GIVEN RECORDS: Begin

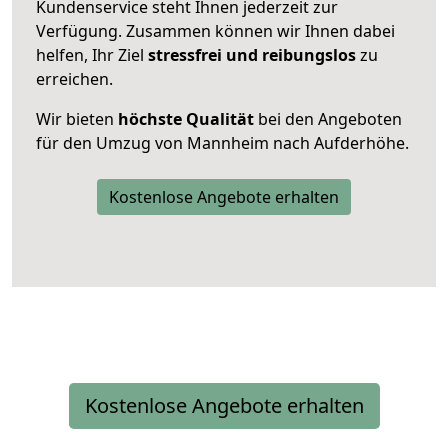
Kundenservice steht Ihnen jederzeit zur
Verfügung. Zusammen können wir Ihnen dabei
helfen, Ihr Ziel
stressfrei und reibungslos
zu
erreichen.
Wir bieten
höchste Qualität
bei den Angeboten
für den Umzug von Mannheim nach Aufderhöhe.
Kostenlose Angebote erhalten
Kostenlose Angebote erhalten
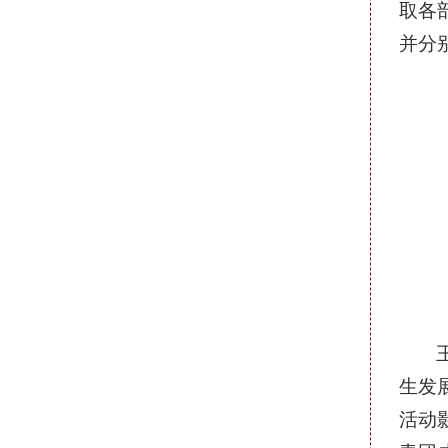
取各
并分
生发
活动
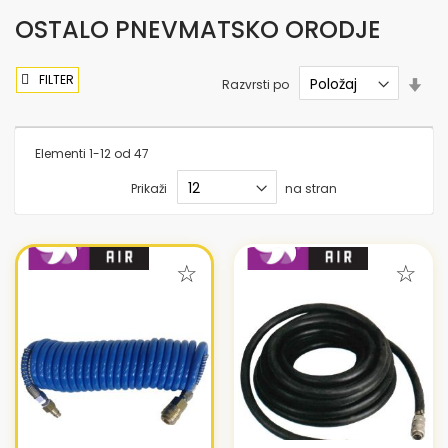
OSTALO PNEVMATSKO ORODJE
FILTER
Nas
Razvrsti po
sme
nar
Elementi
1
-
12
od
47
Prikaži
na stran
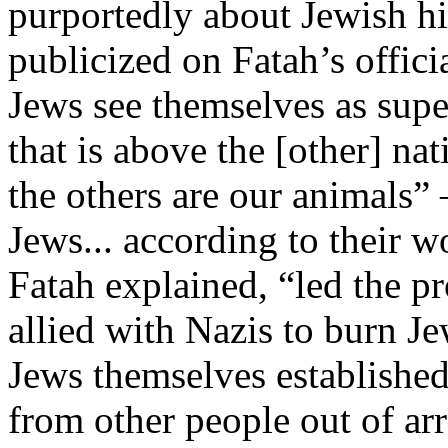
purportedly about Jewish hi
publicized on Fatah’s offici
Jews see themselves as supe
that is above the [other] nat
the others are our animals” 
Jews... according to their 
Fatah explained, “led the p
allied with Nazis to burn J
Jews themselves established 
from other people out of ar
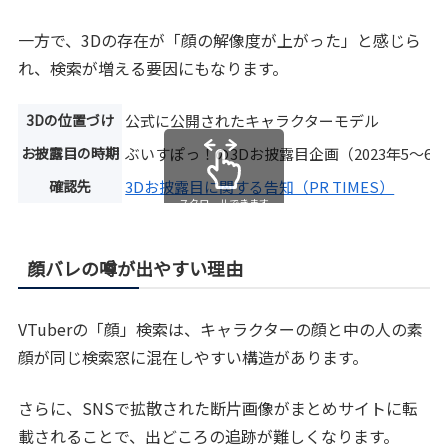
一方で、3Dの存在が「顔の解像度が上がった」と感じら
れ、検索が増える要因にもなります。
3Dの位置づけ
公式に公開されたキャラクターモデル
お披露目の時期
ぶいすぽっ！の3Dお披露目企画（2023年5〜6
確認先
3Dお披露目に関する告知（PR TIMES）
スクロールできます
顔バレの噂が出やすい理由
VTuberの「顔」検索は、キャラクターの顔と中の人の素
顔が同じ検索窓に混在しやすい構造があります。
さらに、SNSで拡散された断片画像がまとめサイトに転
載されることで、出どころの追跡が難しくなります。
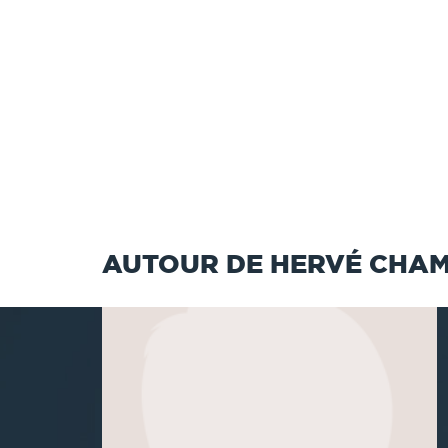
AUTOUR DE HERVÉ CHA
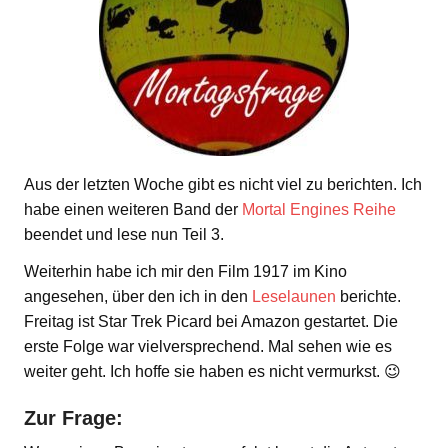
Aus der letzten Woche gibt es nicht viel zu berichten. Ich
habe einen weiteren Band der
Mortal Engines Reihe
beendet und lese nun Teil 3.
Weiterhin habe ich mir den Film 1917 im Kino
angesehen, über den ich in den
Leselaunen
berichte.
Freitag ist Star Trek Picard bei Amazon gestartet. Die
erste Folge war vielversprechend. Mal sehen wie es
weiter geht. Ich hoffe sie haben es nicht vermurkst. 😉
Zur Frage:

GIVEN RECORDS: End
GIVEN RECORDS: Begin

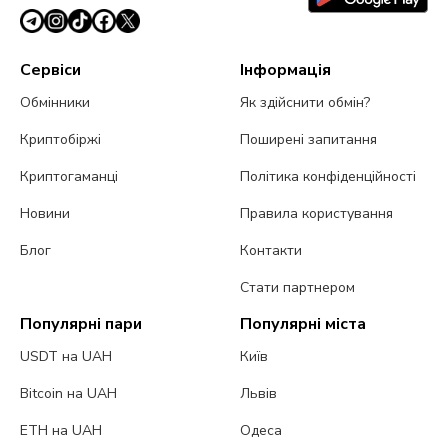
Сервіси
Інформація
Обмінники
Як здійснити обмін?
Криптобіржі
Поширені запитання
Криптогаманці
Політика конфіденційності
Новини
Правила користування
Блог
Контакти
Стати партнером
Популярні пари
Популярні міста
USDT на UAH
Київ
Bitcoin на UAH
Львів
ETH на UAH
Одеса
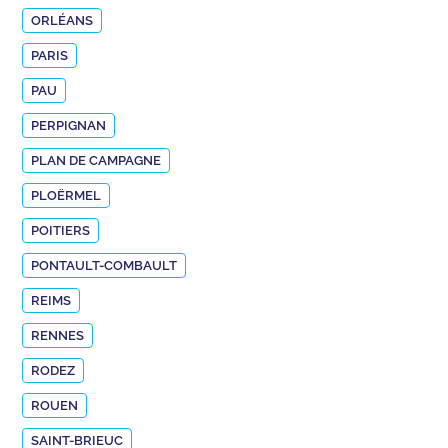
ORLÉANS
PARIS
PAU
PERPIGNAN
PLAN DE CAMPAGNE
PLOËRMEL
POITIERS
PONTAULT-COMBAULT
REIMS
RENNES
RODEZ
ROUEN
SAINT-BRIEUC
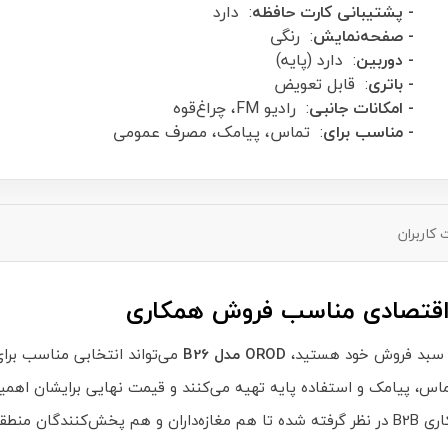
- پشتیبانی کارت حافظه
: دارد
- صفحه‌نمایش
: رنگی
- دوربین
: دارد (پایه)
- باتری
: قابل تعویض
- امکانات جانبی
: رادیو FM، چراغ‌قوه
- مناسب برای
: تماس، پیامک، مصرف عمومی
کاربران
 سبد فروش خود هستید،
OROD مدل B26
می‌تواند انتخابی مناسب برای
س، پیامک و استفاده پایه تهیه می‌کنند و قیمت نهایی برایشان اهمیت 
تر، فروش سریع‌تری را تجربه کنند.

GIVEN RECORDS: End

Pull out all lines containing the word "کنند" from the entries above.

س، پیامک و استفاده پایه تهیه می‌کنند و قیمت نهایی برایشان اهمیت 
تر، فروش سریع‌تری را تجربه کنند.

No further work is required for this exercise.